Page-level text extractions

******************************

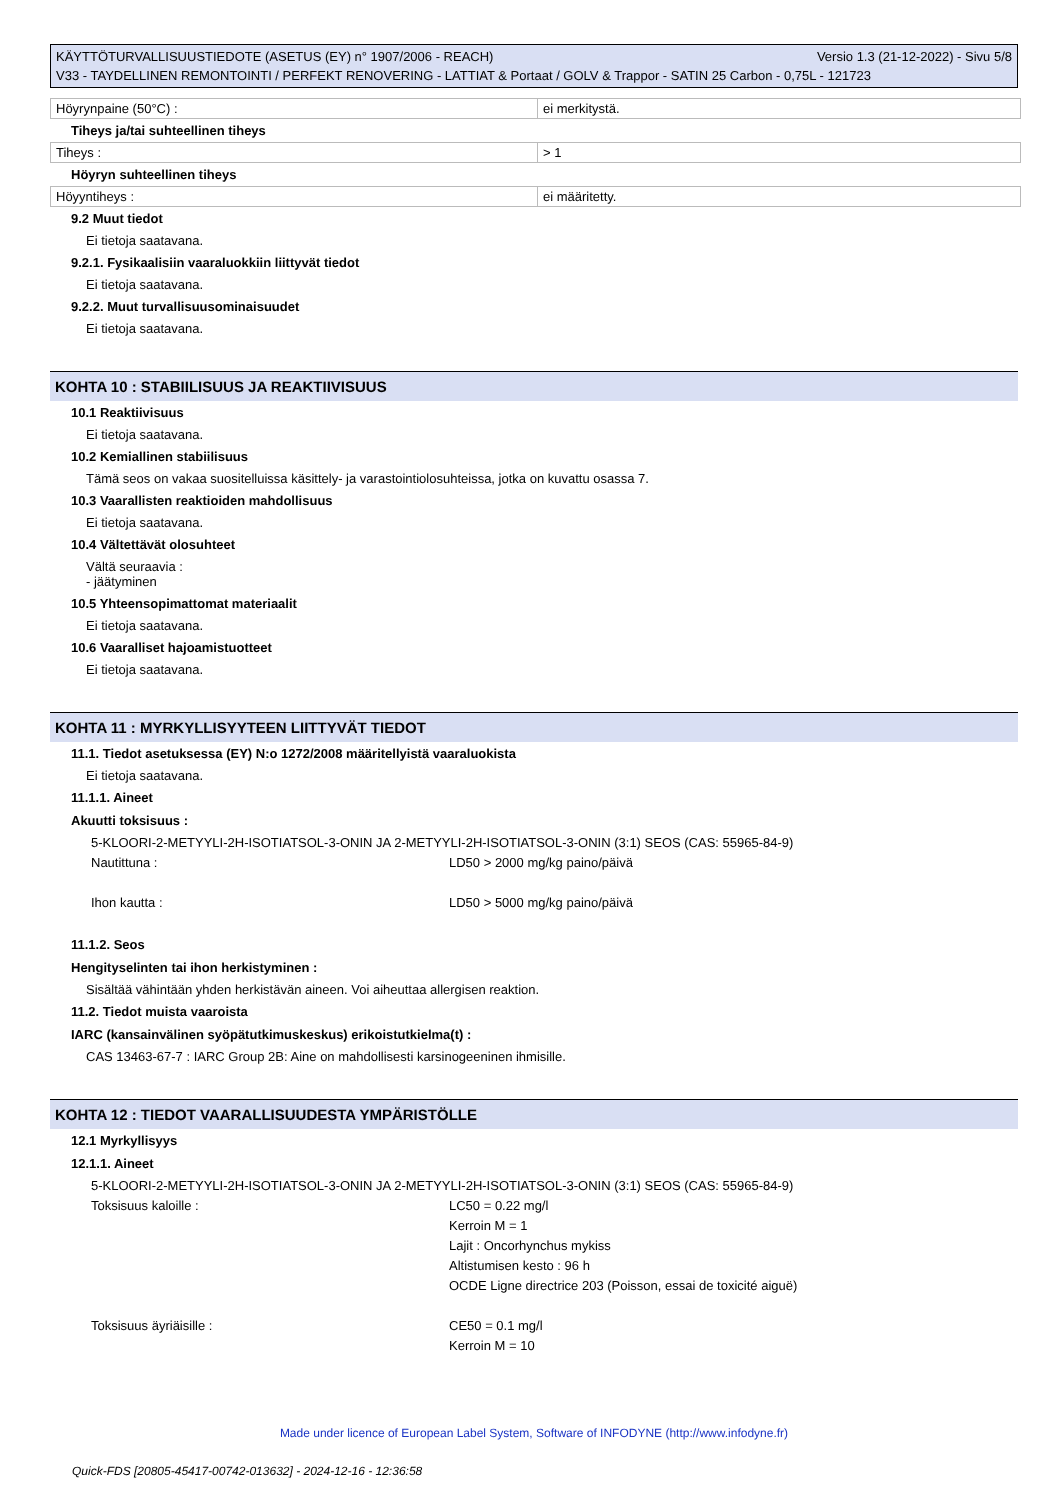KÄYTTÖTURVALLISUUSTIEDOTE (ASETUS (EY) n° 1907/2006 - REACH) Versio 1.3 (21-12-2022) - Sivu 5/8
V33 - TAYDELLINEN REMONTOINTI / PERFEKT RENOVERING - LATTIAT & Portaat / GOLV & Trappor - SATIN 25 Carbon - 0,75L - 121723
| Höyrynpaine (50°C) : | ei merkitystä. |
Tiheys ja/tai suhteellinen tiheys
| Tiheys : | > 1 |
Höyryn suhteellinen tiheys
| Höyyntiheys : | ei määritetty. |
9.2 Muut tiedot
Ei tietoja saatavana.
9.2.1. Fysikaalisiin vaaraluokkiin liittyvät tiedot
Ei tietoja saatavana.
9.2.2. Muut turvallisuusominaisuudet
Ei tietoja saatavana.
KOHTA 10 : STABIILISUUS JA REAKTIIVISUUS
10.1 Reaktiivisuus
Ei tietoja saatavana.
10.2 Kemiallinen stabiilisuus
Tämä seos on vakaa suositelluissa käsittely- ja varastointiolosuhteissa, jotka on kuvattu osassa 7.
10.3 Vaarallisten reaktioiden mahdollisuus
Ei tietoja saatavana.
10.4 Vältettävät olosuhteet
Vältä seuraavia :
- jäätyminen
10.5 Yhteensopimattomat materiaalit
Ei tietoja saatavana.
10.6 Vaaralliset hajoamistuotteet
Ei tietoja saatavana.
KOHTA 11 : MYRKYLLISYYTEEN LIITTYVÄT TIEDOT
11.1. Tiedot asetuksessa (EY) N:o 1272/2008 määritellyistä vaaraluokista
Ei tietoja saatavana.
11.1.1. Aineet
Akuutti toksisuus :
5-KLOORI-2-METYYLI-2H-ISOTIATSOL-3-ONIN JA 2-METYYLI-2H-ISOTIATSOL-3-ONIN (3:1) SEOS (CAS: 55965-84-9)
Nautittuna :
LD50 > 2000 mg/kg paino/päivä
Ihon kautta :
LD50 > 5000 mg/kg paino/päivä
11.1.2. Seos
Hengityselinten tai ihon herkistyminen :
Sisältää vähintään yhden herkistävän aineen. Voi aiheuttaa allergisen reaktion.
11.2. Tiedot muista vaaroista
IARC (kansainvälinen syöpätutkimuskeskus) erikoistutkielma(t) :
CAS 13463-67-7 : IARC Group 2B: Aine on mahdollisesti karsinogeeninen ihmisille.
KOHTA 12 : TIEDOT VAARALLISUUDESTA YMPÄRISTÖLLE
12.1 Myrkyllisyys
12.1.1. Aineet
5-KLOORI-2-METYYLI-2H-ISOTIATSOL-3-ONIN JA 2-METYYLI-2H-ISOTIATSOL-3-ONIN (3:1) SEOS (CAS: 55965-84-9)
Toksisuus kaloille :
LC50 = 0.22 mg/l
Kerroin M = 1
Lajit : Oncorhynchus mykiss
Altistumisen kesto : 96 h
OCDE Ligne directrice 203 (Poisson, essai de toxicité aiguë)
Toksisuus äyriäisille :
CE50 = 0.1 mg/l
Kerroin M = 10
Made under licence of European Label System, Software of INFODYNE (http://www.infodyne.fr)
Quick-FDS [20805-45417-00742-013632] - 2024-12-16 - 12:36:58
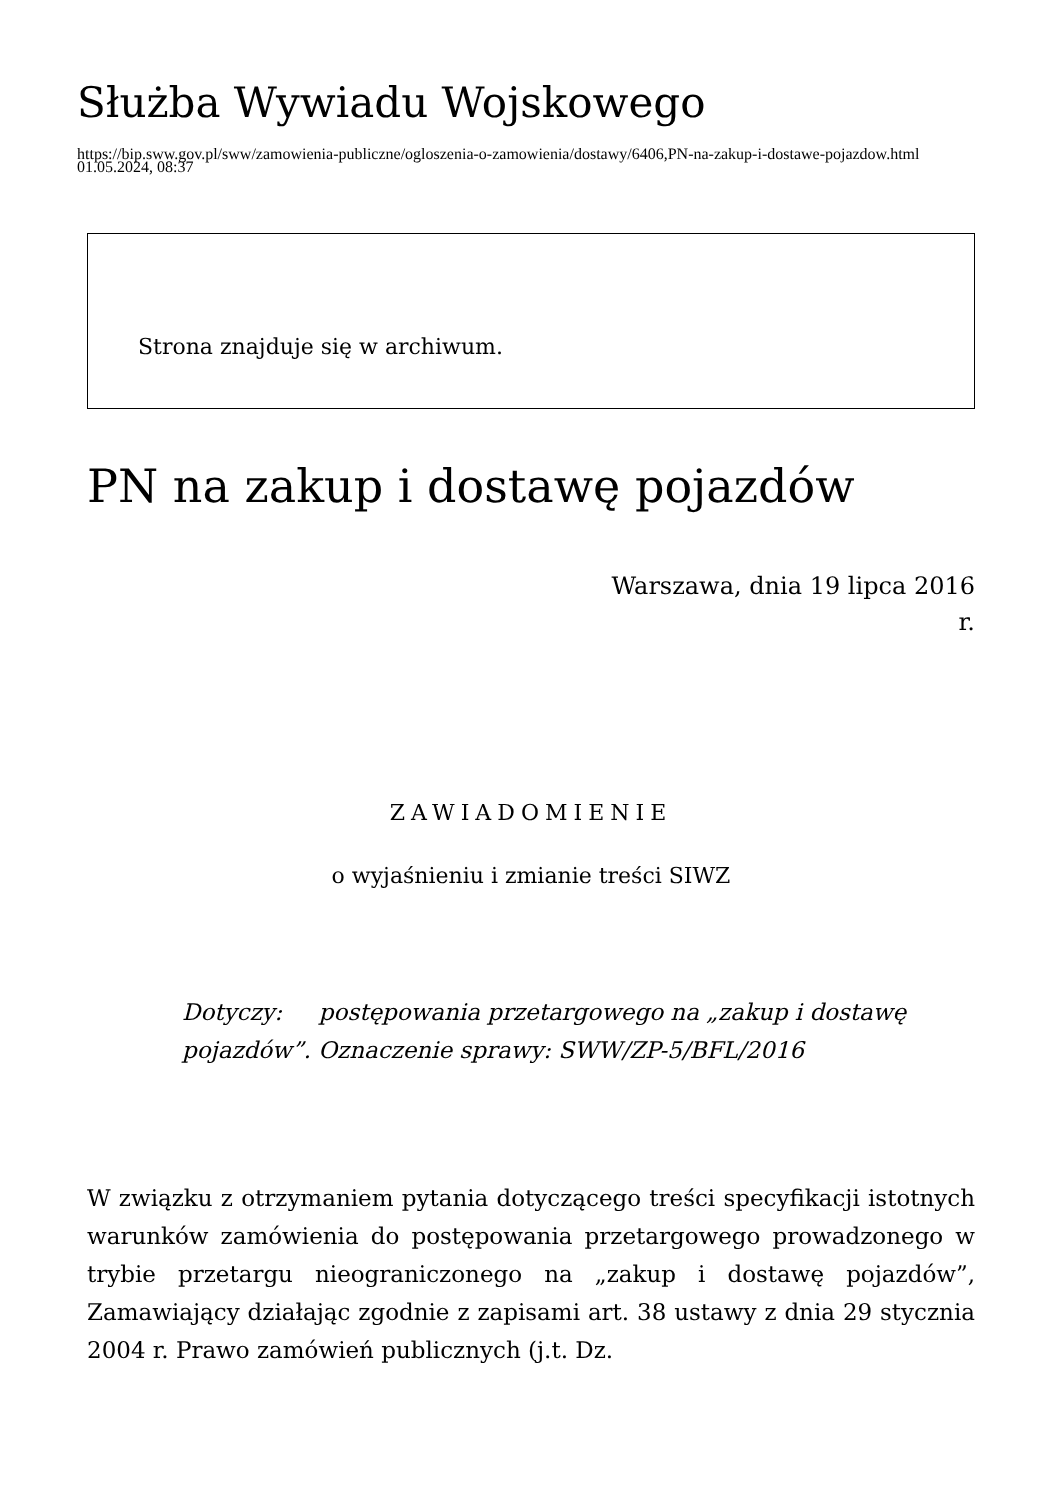Służba Wywiadu Wojskowego
https://bip.sww.gov.pl/sww/zamowienia-publiczne/ogloszenia-o-zamowienia/dostawy/6406,PN-na-zakup-i-dostawe-pojazdow.html
01.05.2024, 08:37
Strona znajduje się w archiwum.
PN na zakup i dostawę pojazdów
Warszawa, dnia 19 lipca 2016
r.
ZAWIADOMIENIE
o wyjaśnieniu i zmianie treści SIWZ
Dotyczy: postępowania przetargowego na „zakup i dostawę pojazdów”. Oznaczenie sprawy: SWW/ZP-5/BFL/2016
W związku z otrzymaniem pytania dotyczącego treści specyfikacji istotnych warunków zamówienia do postępowania przetargowego prowadzonego w trybie przetargu nieograniczonego na „zakup i dostawę pojazdów”, Zamawiający działając zgodnie z zapisami art. 38 ustawy z dnia 29 stycznia 2004 r. Prawo zamówień publicznych (j.t. Dz.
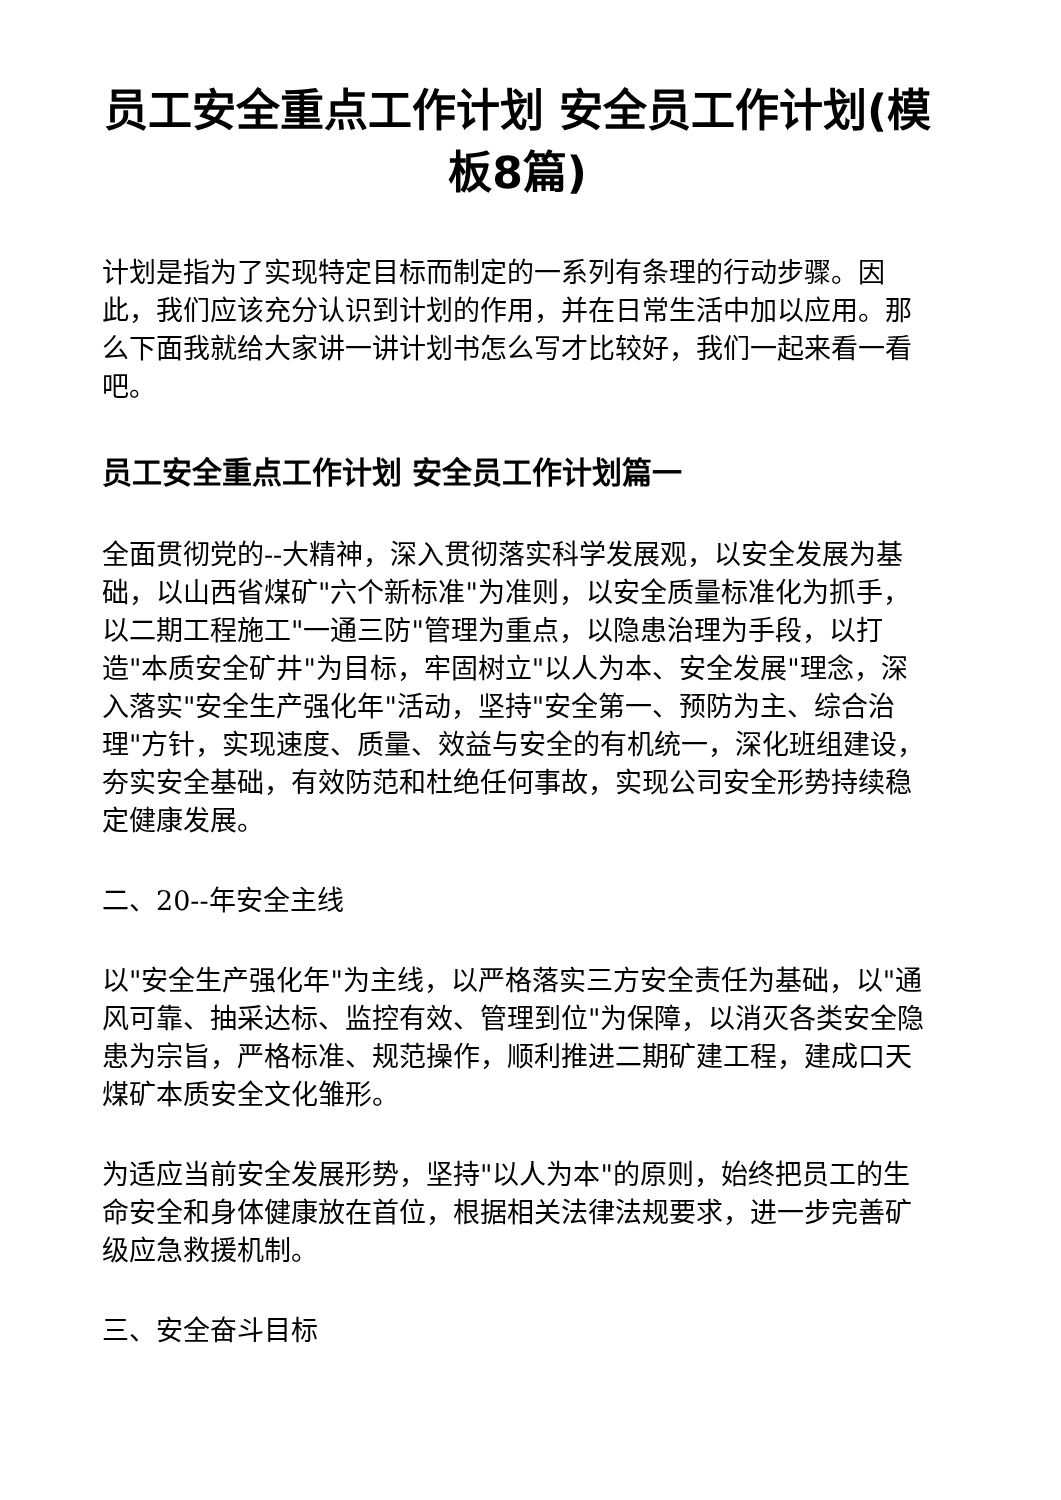员工安全重点工作计划 安全员工作计划(模板8篇)
计划是指为了实现特定目标而制定的一系列有条理的行动步骤。因此，我们应该充分认识到计划的作用，并在日常生活中加以应用。那么下面我就给大家讲一讲计划书怎么写才比较好，我们一起来看一看吧。
员工安全重点工作计划 安全员工作计划篇一
全面贯彻党的--大精神，深入贯彻落实科学发展观，以安全发展为基础，以山西省煤矿"六个新标准"为准则，以安全质量标准化为抓手，以二期工程施工"一通三防"管理为重点，以隐患治理为手段，以打造"本质安全矿井"为目标，牢固树立"以人为本、安全发展"理念，深入落实"安全生产强化年"活动，坚持"安全第一、预防为主、综合治理"方针，实现速度、质量、效益与安全的有机统一，深化班组建设，夯实安全基础，有效防范和杜绝任何事故，实现公司安全形势持续稳定健康发展。
二、20--年安全主线
以"安全生产强化年"为主线，以严格落实三方安全责任为基础，以"通风可靠、抽采达标、监控有效、管理到位"为保障，以消灭各类安全隐患为宗旨，严格标准、规范操作，顺利推进二期矿建工程，建成口天煤矿本质安全文化雏形。
为适应当前安全发展形势，坚持"以人为本"的原则，始终把员工的生命安全和身体健康放在首位，根据相关法律法规要求，进一步完善矿级应急救援机制。
三、安全奋斗目标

******************************

#### PROBLEM TO SOLVE:
Return each entry exactly as given. Leave the images out.

#### WRITTEN SOLUTION:
KÄYTTÖTURVALLISUUSTIEDOTE (ASETUS (EY) n° 1907/2006 - REACH) Versio 1.3 (21-12-2022) - Sivu 5/8
V33 - TAYDELLINEN REMONTOINTI / PERFEKT RENOVERING - LATTIAT & Portaat / GOLV & Trappor - SATIN 25 Carbon - 0,75L - 121723
| Höyrynpaine (50°C) : | ei merkitystä. |
Tiheys ja/tai suhteellinen tiheys
| Tiheys : | > 1 |
Höyryn suhteellinen tiheys
| Höyyntiheys : | ei määritetty. |
9.2 Muut tiedot
Ei tietoja saatavana.
9.2.1. Fysikaalisiin vaaraluokkiin liittyvät tiedot
Ei tietoja saatavana.
9.2.2. Muut turvallisuusominaisuudet
Ei tietoja saatavana.
KOHTA 10 : STABIILISUUS JA REAKTIIVISUUS
10.1 Reaktiivisuus
Ei tietoja saatavana.
10.2 Kemiallinen stabiilisuus
Tämä seos on vakaa suositelluissa käsittely- ja varastointiolosuhteissa, jotka on kuvattu osassa 7.
10.3 Vaarallisten reaktioiden mahdollisuus
Ei tietoja saatavana.
10.4 Vältettävät olosuhteet
Vältä seuraavia :
- jäätyminen
10.5 Yhteensopimattomat materiaalit
Ei tietoja saatavana.
10.6 Vaaralliset hajoamistuotteet
Ei tietoja saatavana.
KOHTA 11 : MYRKYLLISYYTEEN LIITTYVÄT TIEDOT
11.1. Tiedot asetuksessa (EY) N:o 1272/2008 määritellyistä vaaraluokista
Ei tietoja saatavana.
11.1.1. Aineet
Akuutti toksisuus :
5-KLOORI-2-METYYLI-2H-ISOTIATSOL-3-ONIN JA 2-METYYLI-2H-ISOTIATSOL-3-ONIN (3:1) SEOS (CAS: 55965-84-9)
Nautittuna :
LD50 > 2000 mg/kg paino/päivä
Ihon kautta :
LD50 > 5000 mg/kg paino/päivä
11.1.2. Seos
Hengityselinten tai ihon herkistyminen :
Sisältää vähintään yhden herkistävän aineen. Voi aiheuttaa allergisen reaktion.
11.2. Tiedot muista vaaroista
IARC (kansainvälinen syöpätutkimuskeskus) erikoistutkielma(t) :
CAS 13463-67-7 : IARC Group 2B: Aine on mahdollisesti karsinogeeninen ihmisille.
KOHTA 12 : TIEDOT VAARALLISUUDESTA YMPÄRISTÖLLE
12.1 Myrkyllisyys
12.1.1. Aineet
5-KLOORI-2-METYYLI-2H-ISOTIATSOL-3-ONIN JA 2-METYYLI-2H-ISOTIATSOL-3-ONIN (3:1) SEOS (CAS: 55965-84-9)
Toksisuus kaloille :
LC50 = 0.22 mg/l
Kerroin M = 1
Lajit : Oncorhynchus mykiss
Altistumisen kesto : 96 h
OCDE Ligne directrice 203 (Poisson, essai de toxicité aiguë)
Toksisuus äyriäisille :
CE50 = 0.1 mg/l
Kerroin M = 10
Made under licence of European Label System, Software of INFODYNE (http://www.infodyne.fr)
Quick-FDS [20805-45417-00742-013632] - 2024-12-16 - 12:36:58
Służba Wywiadu Wojskowego
https://bip.sww.gov.pl/sww/zamowienia-publiczne/ogloszenia-o-zamowienia/dostawy/6406,PN-na-zakup-i-dostawe-pojazdow.html
01.05.2024, 08:37
Strona znajduje się w archiwum.
PN na zakup i dostawę pojazdów
Warszawa, dnia 19 lipca 2016
r.
ZAWIADOMIENIE
o wyjaśnieniu i zmianie treści SIWZ
Dotyczy: postępowania przetargowego na „zakup i dostawę pojazdów”. Oznaczenie sprawy: SWW/ZP-5/BFL/2016
W związku z otrzymaniem pytania dotyczącego treści specyfikacji istotnych warunków zamówienia do postępowania przetargowego prowadzonego w trybie przetargu nieograniczonego na „zakup i dostawę pojazdów”, Zamawiający działając zgodnie z zapisami art. 38 ustawy z dnia 29 stycznia 2004 r. Prawo zamówień publicznych (j.t. Dz.
员工安全重点工作计划 安全员工作计划(模板8篇)
计划是指为了实现特定目标而制定的一系列有条理的行动步骤。因此，我们应该充分认识到计划的作用，并在日常生活中加以应用。那么下面我就给大家讲一讲计划书怎么写才比较好，我们一起来看一看吧。
员工安全重点工作计划 安全员工作计划篇一
全面贯彻党的--大精神，深入贯彻落实科学发展观，以安全发展为基础，以山西省煤矿"六个新标准"为准则，以安全质量标准化为抓手，以二期工程施工"一通三防"管理为重点，以隐患治理为手段，以打造"本质安全矿井"为目标，牢固树立"以人为本、安全发展"理念，深入落实"安全生产强化年"活动，坚持"安全第一、预防为主、综合治理"方针，实现速度、质量、效益与安全的有机统一，深化班组建设，夯实安全基础，有效防范和杜绝任何事故，实现公司安全形势持续稳定健康发展。
二、20--年安全主线
以"安全生产强化年"为主线，以严格落实三方安全责任为基础，以"通风可靠、抽采达标、监控有效、管理到位"为保障，以消灭各类安全隐患为宗旨，严格标准、规范操作，顺利推进二期矿建工程，建成口天煤矿本质安全文化雏形。
为适应当前安全发展形势，坚持"以人为本"的原则，始终把员工的生命安全和身体健康放在首位，根据相关法律法规要求，进一步完善矿级应急救援机制。
三、安全奋斗目标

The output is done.